--- PASSAGE FOR REVIEW ---
<<<<

Ready to say buh-bye to your stellar paycheck and/or sweet bonuses every year? If your answer is "no" (like any capitalistic vixen would aptly retort), then check your Chanel at the door and fasten your seatbelts. It's going to be a bumpy ride.
The next phase we're entering in this economic downturn is the one of the slumping paycheck. If businesses cannot secure lines of credit easily, they begin laying people off. Less employees means less production. Less production means less revenues for businesses which -- wait for it -- means less and smaller raises, with the possiblity of nil bonuses. Oh yes, and this is while the price of goods like groceries, gas, apparel, etc. is rising. Pay down, prices up. Got it?
Pressing forward, this pay slump is supposed to be the worst since the Great Depression. (Ugh, I hate using the "GD" term -- it sounds so theatrically menacing.) Even though it won't be as bad as the slump experienced during the good ole GD, it will be (and probably already is, for many of you) like nothing else you've ever financially experienced.
Talk about stagflation: Median household income ("the middle" of the income distribution) is forecasted to be lower in 2010 than it was a decade ago. Yes, folks, it seems we aren't progressing, but rather regressing, like an eerie plot line in a Ray Bradbury novel. This regression hasn't happened since the 1930s, where the indebted were faced with the lone option of setting up shop in a shanty town and living off canned beans. Already, median pay today is slightly lower than it was in 2000, and by 2010, could end up more than 5% lower than its old peak.
Falling pay will weigh on economic growth, living standards and consumer spending for most -- except of course, for the cast of The Hills, who collectively buy designer loot with the same ease as I do grazing in the Dollar Days section at Target. (Curse you, Heidi Montag! I deserve that Hermes bag more than you do!)
And if you think we've seen the worst of it -- a "bottom," if you will -- you ain't seen nothing yet!
“The biggest hit will be in 2009,” Nariman Behravesh, the chief economist of Global Insight, a research and forecasting firm, told The New York Times, “and it probably won’t be until 2011 until we see any kind of pay gains.”

>>>>

--- COMPLETE THE FOLLOWING ---
**a)** In the passage on shrinking paychecks, by how much could median pay fall below its old peak by 2010?
**b)** Continue the passage on shrinking paychecks, picking up after its final sentence.

--- RECORD SET ---
<<<<

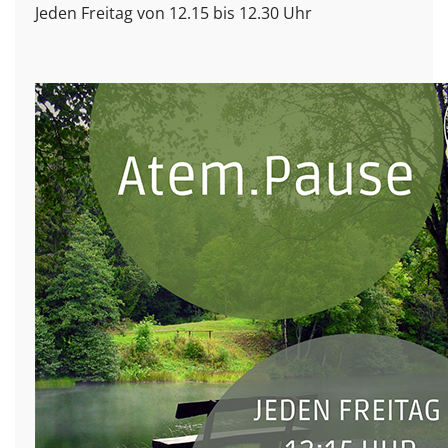
Jeden Freitag von 12.15 bis 12.30 Uhr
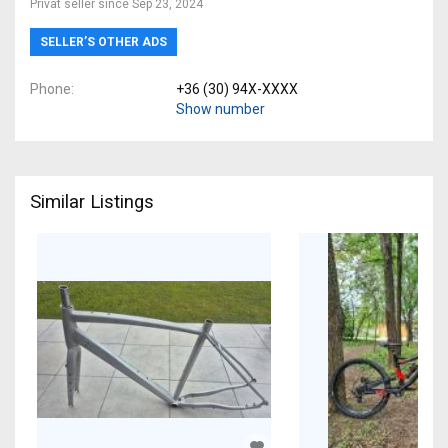
Privat seller since Sep 23, 2024
SELLER’S OTHER ADS
Phone
+36 (30) 94X-XXXX
Show number
Similar Listings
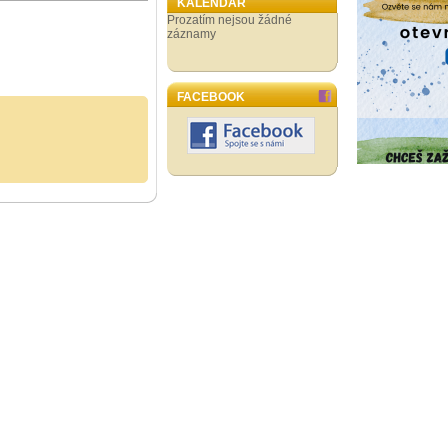
KALENDÁŘ
Prozatím nejsou žádné
záznamy
FACEBOOK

>>>>

--- PER-TASK ANSWERS ---
**a)** By more than 5%.

**b)**
I guess the good news is that prediction buys us a bit of more time to save up, right?
BE BOLD : WRITE THAT FIRST DRAFT WITH GUSTO
1 week ago
6 comments:
oh no! good thoughts and prayers to everybody i hope you keep your jobs!
Ugh. Worst. Timing. Ever. Just when I've been ramping up my job search efforts, I can't be sure that I should jump to a new job knowing that businesses are going to lay off the new people first. Well, ok, toxic environment = yes, keep looking, but it's just a tad frustrating to know that this is going to royally mess with my plans to move forward.
Damnit.
It's definitely tough times!
I know guys, it really sucks. Sigh. Everyone I know who is unemployed is having a horrible time finding a job. The worst of all is that it's going to take so long to emerge from this slump!
Crystal,
Just wondering: The reports I've heard all say the same thing as you essentially, but stress that the figures are taking inflation into account. Is that what you heard?
Because if that's true, at least people don't need to look forward to pay cuts.
Still unpleasant, to be sure, and still harsh financially, as inflation means our dollars don't go far. I guess I'm just wondering if you've heard predictions of actual pay decreases (which I suppose is still better than layoffs).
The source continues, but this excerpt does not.